None of these are yet working to distribute Broadband Internet in C and D Counties.
And by the time those more rural residents do get their high speed internet, there won’t be YouTube gun videos to promote gun ownership and shooting to new prospects.
We shouldn’t be surprised.
The major broadcast and cable channels have prohibited any form of firearm advertising for years. 25 years ago we struggled with ESPN in the first year of our gun show series when Colt was a sponsor, but couldn’t advertise their guns. Since then we’ve moved three times to new networks as each was taken over by anti-gun New York City-based owners. We’re pleased to make our television home now on the pro-second amendment Outdoor Channel.
There are other methods of posting firearms streaming video segments, including Outdoor Channel’s subscription service, My Outdoor TV.
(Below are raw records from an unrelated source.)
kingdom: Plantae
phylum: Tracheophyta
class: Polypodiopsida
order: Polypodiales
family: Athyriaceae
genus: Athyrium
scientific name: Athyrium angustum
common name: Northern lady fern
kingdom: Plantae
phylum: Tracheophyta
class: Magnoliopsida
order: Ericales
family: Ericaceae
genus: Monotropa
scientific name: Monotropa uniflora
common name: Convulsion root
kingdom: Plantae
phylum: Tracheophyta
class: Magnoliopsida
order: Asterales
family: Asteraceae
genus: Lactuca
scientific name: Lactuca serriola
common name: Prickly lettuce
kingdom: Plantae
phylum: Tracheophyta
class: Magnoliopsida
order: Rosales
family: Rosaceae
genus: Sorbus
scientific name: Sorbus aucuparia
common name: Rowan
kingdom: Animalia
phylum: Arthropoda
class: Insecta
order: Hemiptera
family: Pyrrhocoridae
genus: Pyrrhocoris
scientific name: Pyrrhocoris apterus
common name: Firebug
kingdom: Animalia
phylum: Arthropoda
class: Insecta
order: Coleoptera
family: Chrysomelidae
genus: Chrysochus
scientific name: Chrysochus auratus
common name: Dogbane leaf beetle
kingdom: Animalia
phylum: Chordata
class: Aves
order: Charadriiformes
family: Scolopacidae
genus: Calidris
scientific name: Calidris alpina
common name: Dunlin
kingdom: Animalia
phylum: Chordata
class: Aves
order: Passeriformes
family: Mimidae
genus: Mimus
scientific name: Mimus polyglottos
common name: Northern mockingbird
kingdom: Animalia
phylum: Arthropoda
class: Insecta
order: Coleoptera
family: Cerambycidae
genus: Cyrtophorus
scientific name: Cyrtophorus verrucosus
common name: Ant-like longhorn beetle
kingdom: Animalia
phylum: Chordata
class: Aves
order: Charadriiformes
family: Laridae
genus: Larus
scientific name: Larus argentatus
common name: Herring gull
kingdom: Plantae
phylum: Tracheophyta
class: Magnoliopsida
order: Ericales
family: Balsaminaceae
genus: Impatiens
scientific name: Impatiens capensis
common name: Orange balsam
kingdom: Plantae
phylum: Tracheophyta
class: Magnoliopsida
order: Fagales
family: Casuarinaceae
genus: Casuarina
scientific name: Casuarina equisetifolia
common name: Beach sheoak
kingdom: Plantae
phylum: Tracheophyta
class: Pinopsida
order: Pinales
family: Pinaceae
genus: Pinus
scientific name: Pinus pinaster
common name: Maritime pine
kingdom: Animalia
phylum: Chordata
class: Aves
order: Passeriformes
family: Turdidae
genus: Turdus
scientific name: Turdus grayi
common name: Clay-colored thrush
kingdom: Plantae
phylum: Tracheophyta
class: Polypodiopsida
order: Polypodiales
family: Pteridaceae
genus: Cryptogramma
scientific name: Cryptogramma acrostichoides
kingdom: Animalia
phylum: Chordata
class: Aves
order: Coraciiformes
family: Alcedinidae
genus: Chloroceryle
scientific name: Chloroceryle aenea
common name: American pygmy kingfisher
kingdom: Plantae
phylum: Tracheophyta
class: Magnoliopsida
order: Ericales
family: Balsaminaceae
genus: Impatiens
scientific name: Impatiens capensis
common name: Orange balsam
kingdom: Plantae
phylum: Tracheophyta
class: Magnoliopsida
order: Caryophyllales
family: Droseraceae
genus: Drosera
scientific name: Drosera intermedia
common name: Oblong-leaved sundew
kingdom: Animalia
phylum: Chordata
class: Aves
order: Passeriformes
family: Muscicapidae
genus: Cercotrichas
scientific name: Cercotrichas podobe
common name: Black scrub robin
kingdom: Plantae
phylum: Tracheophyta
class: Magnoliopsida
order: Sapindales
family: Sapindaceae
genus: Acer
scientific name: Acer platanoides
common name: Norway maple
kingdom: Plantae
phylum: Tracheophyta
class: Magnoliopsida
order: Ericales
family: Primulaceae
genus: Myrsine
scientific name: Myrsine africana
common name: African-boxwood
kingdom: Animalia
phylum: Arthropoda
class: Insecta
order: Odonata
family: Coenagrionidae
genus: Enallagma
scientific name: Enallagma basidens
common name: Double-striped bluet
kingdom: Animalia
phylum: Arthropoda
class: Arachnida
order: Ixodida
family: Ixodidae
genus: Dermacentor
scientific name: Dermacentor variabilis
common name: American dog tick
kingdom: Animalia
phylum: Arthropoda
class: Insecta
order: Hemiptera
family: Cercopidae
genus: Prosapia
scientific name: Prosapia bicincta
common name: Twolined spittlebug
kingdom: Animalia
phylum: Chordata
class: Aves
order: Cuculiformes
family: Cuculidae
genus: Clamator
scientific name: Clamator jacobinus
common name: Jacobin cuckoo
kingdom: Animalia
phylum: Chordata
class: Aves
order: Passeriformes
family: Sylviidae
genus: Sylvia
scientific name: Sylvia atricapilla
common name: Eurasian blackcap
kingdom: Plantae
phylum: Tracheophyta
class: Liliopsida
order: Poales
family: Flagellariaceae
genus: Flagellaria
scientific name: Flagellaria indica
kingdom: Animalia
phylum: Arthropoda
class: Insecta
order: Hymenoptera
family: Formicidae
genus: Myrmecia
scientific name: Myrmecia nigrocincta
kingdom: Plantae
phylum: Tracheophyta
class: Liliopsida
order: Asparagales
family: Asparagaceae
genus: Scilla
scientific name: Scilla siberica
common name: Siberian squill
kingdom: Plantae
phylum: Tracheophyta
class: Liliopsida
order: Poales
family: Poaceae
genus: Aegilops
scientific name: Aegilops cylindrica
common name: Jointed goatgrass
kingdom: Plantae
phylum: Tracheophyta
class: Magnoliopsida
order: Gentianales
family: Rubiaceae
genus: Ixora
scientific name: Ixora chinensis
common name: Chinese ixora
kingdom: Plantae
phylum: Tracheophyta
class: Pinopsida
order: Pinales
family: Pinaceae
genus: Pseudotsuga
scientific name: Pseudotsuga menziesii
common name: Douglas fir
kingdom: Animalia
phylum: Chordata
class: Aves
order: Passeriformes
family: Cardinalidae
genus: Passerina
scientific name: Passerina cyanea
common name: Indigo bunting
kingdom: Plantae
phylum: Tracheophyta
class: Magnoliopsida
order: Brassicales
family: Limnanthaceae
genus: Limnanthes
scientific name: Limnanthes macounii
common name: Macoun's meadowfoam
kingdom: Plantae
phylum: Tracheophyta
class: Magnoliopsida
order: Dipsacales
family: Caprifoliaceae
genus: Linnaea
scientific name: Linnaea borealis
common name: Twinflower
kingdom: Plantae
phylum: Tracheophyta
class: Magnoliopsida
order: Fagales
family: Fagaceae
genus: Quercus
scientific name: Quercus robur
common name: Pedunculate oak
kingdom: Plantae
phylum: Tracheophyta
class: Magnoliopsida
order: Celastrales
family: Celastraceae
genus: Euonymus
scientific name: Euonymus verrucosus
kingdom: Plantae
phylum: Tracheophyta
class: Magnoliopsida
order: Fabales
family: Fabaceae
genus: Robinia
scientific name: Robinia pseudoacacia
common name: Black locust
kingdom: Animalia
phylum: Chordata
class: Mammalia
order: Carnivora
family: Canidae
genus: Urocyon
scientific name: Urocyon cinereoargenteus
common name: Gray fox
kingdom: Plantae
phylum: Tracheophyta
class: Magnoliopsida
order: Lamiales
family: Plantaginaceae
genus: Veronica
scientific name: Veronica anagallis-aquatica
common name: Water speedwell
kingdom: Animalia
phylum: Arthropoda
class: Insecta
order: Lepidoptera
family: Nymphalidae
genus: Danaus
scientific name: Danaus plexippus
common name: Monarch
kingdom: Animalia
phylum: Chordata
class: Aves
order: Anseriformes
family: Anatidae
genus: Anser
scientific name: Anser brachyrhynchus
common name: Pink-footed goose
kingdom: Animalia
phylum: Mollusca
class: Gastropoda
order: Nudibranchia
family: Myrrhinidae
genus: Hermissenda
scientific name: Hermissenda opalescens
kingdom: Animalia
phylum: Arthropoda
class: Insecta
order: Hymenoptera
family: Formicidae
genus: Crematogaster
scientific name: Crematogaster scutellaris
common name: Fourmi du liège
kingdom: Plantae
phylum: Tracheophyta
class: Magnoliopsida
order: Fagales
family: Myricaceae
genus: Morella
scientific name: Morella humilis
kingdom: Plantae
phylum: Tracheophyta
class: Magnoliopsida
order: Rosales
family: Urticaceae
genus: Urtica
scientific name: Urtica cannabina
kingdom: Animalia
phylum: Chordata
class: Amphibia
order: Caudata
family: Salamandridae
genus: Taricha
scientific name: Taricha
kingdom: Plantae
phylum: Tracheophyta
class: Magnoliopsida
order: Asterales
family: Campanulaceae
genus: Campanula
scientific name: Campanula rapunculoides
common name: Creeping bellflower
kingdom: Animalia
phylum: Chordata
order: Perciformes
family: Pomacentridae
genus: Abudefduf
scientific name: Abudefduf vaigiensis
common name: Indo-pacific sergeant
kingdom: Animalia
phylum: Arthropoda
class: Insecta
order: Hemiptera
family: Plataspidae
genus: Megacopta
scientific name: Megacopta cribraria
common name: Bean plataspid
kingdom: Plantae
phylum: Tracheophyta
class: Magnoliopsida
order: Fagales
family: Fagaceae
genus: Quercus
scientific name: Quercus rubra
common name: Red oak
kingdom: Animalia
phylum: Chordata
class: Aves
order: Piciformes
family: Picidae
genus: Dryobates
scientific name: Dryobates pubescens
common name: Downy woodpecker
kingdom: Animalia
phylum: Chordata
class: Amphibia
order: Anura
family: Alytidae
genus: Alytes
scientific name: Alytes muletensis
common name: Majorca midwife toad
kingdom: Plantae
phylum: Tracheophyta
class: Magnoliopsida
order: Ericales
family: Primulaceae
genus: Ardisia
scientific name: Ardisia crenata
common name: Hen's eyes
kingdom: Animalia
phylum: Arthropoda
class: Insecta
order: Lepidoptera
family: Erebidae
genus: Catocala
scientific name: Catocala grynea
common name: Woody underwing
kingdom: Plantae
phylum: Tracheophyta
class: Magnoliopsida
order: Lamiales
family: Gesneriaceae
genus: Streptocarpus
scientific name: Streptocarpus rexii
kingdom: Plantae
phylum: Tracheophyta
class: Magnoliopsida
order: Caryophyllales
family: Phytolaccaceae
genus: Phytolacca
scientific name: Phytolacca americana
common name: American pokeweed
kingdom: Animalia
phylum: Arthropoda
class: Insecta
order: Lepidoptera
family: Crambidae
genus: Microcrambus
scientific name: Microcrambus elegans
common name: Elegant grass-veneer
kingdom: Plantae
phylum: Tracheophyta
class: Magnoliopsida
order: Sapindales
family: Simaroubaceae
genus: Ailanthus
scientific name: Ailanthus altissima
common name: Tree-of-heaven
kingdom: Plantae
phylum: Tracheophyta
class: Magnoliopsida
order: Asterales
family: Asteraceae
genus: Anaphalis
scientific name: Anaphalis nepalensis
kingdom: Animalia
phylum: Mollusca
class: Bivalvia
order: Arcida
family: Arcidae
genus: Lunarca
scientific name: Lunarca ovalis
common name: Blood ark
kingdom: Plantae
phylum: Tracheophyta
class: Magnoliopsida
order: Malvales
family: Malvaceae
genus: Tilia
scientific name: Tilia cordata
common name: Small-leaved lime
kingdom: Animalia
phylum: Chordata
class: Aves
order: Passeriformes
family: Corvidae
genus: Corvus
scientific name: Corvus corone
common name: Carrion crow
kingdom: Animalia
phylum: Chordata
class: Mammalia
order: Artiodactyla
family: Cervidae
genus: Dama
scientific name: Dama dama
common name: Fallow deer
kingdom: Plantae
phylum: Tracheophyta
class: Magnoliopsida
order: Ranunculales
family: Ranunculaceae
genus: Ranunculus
But the free ride for firearms video is now over.
In difficult times, “free distribution” was certainly seductive, but it’s high time to ask some hard questions about ROI before your director yells “action” for the next video hardly anyone will actually see, even if YouTube decides you’re not in violation of their ever more restrictive anti-gun policies.
-- Jim Scoutten
Jim Scoutten has been producing and hosting television gun shows for 25 years. The series has appeared on ESPN, TNN, OLN, and for the past seven years, has anchored the Wednesday night firearms block of programs on Outdoor Channel. Scoutten’s independent production company is based in Franklin, Tennessee.